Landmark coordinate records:
# # # #
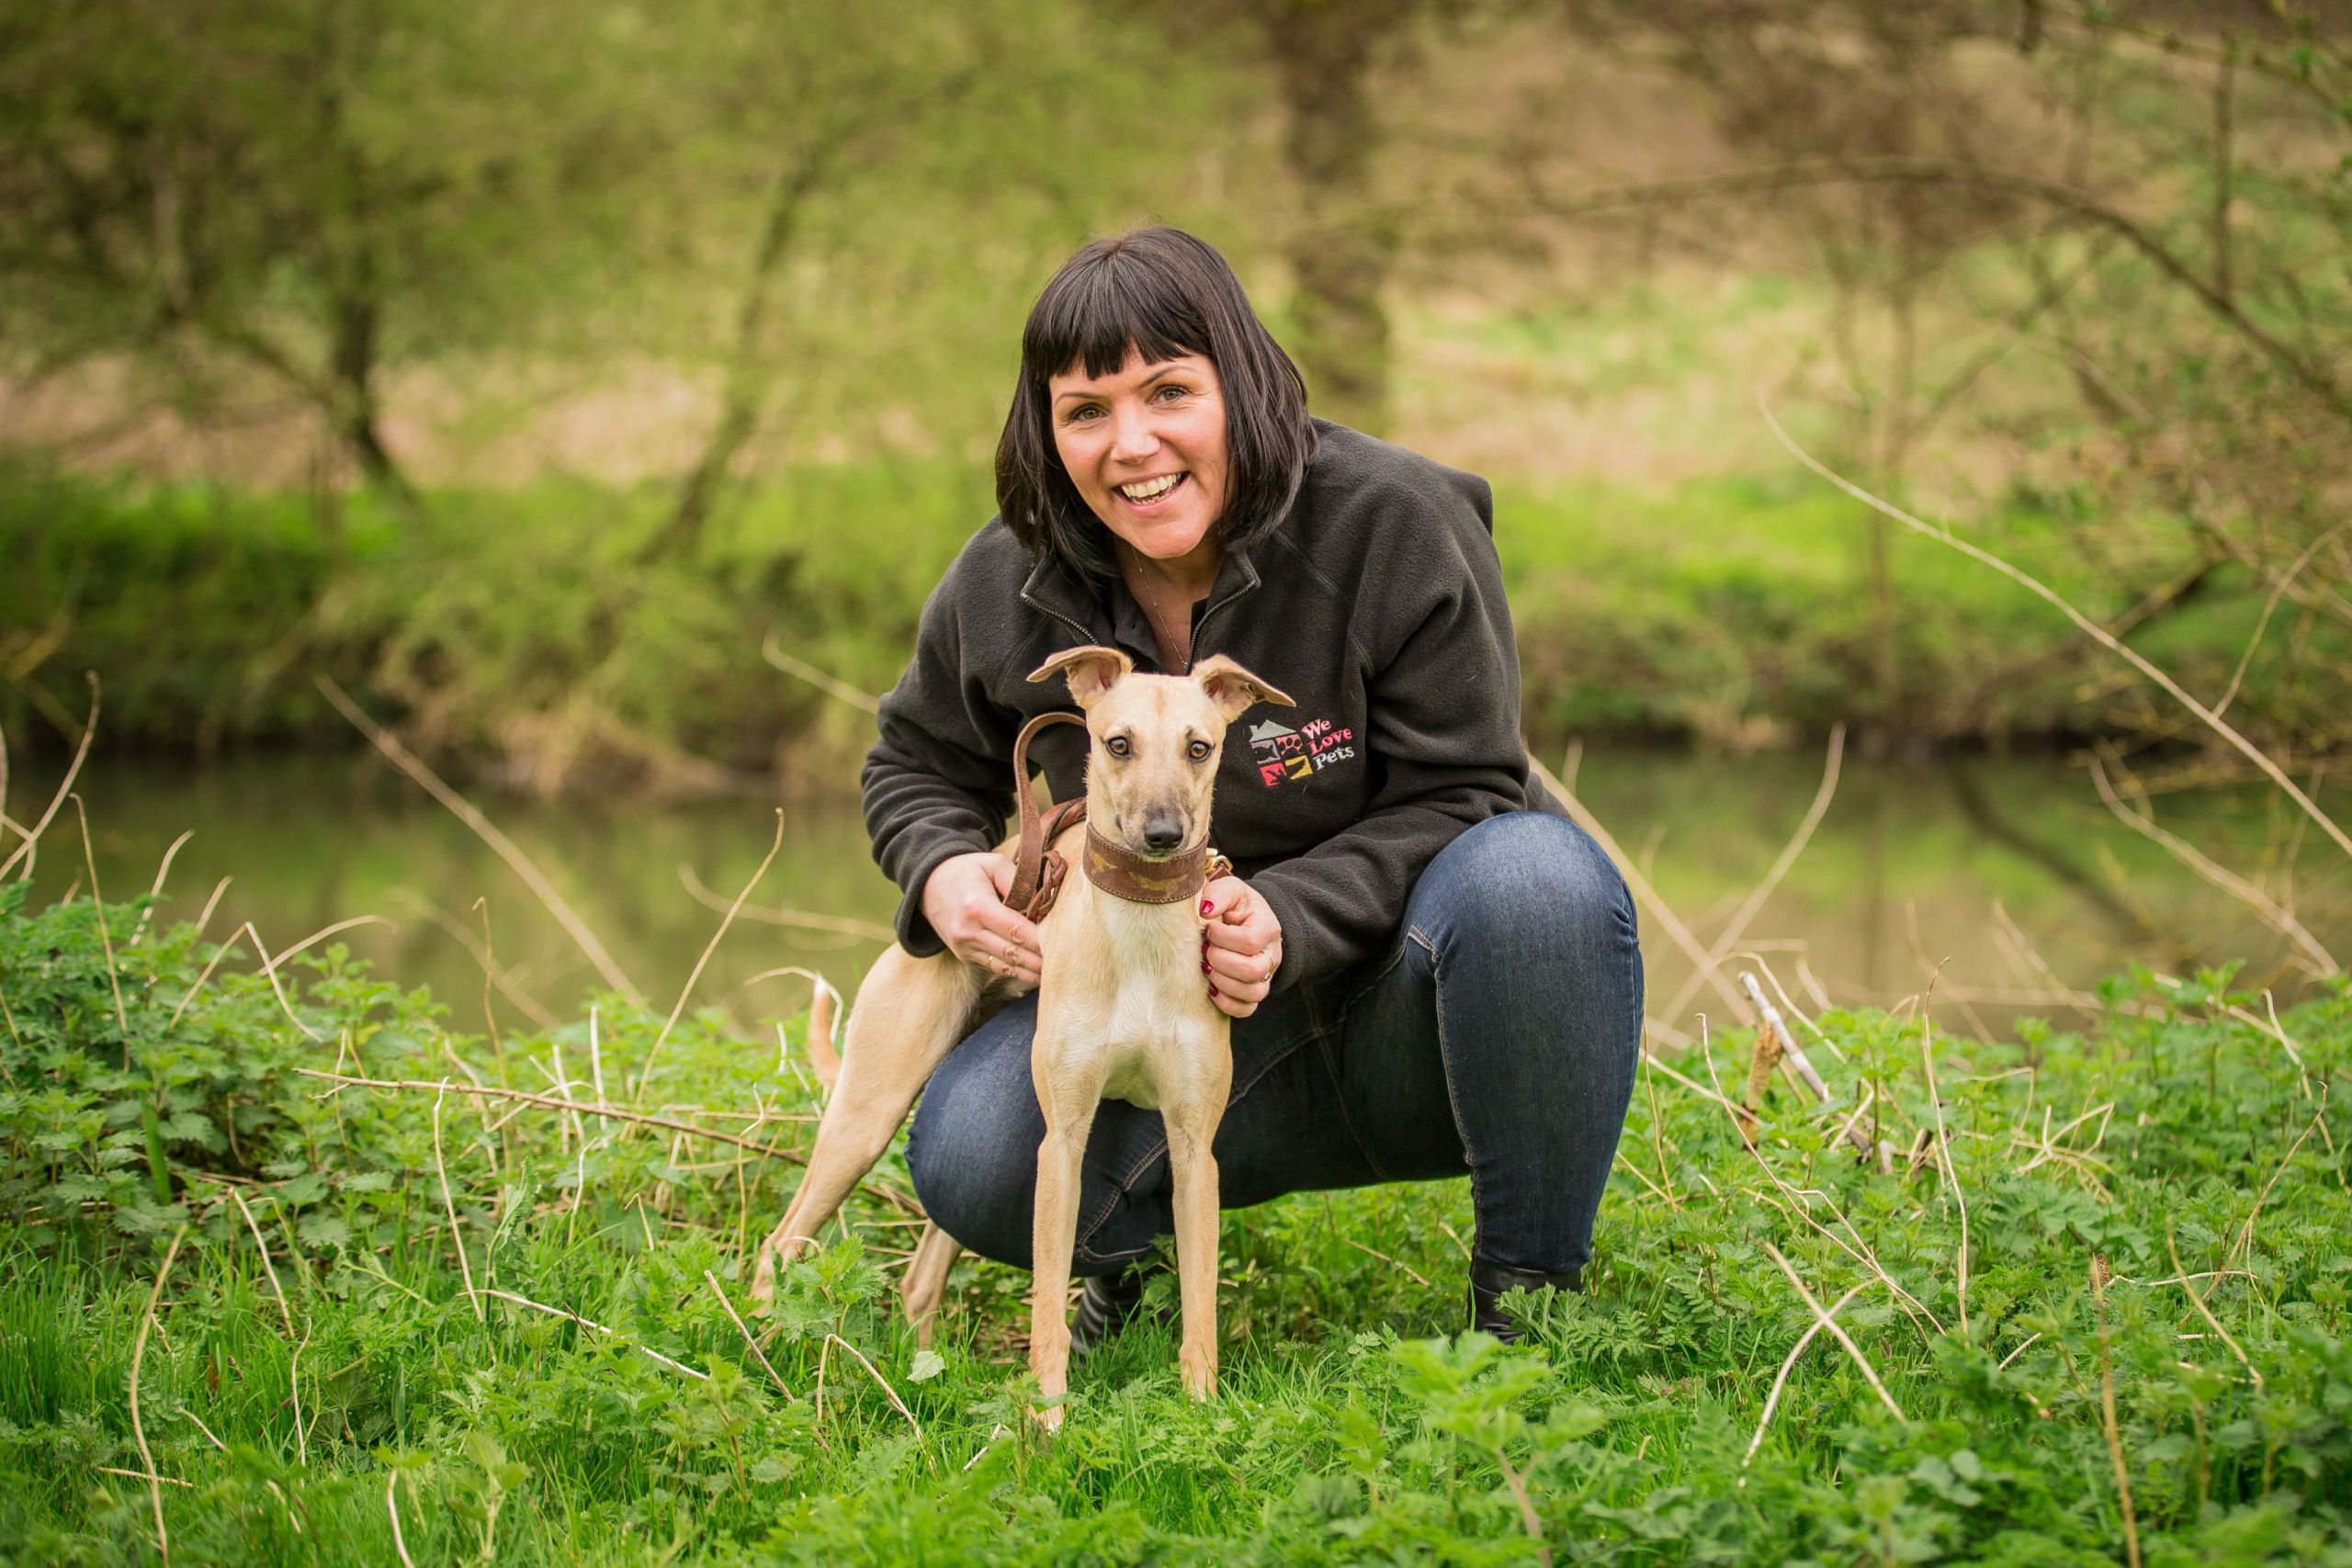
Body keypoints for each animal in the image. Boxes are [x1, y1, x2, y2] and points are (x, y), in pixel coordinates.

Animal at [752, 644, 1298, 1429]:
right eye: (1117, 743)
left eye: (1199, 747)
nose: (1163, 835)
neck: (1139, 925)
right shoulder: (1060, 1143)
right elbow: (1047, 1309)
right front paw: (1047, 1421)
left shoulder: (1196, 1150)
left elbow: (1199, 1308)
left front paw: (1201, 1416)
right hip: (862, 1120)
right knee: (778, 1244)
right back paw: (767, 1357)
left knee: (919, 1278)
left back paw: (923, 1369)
# # # #
## Activity:
Retype each line above exactly and leave out any picture.

## Completed exercise:
Body keypoints for each animal in the image. Boxes are [x1, y1, x2, y2] and points are (x, y), in pixel coordinates.

Animal at [752, 644, 1298, 1429]:
right eye: (1117, 743)
left eye: (1199, 747)
nose: (1163, 835)
neck: (1139, 925)
right shoulder: (1060, 1143)
right elbow: (1047, 1309)
right front paw: (1047, 1421)
left shoulder: (1196, 1150)
left elbow: (1199, 1308)
left front paw: (1201, 1416)
right hip: (862, 1120)
right knee: (778, 1244)
right back paw: (767, 1357)
left knee: (919, 1278)
left back paw: (923, 1369)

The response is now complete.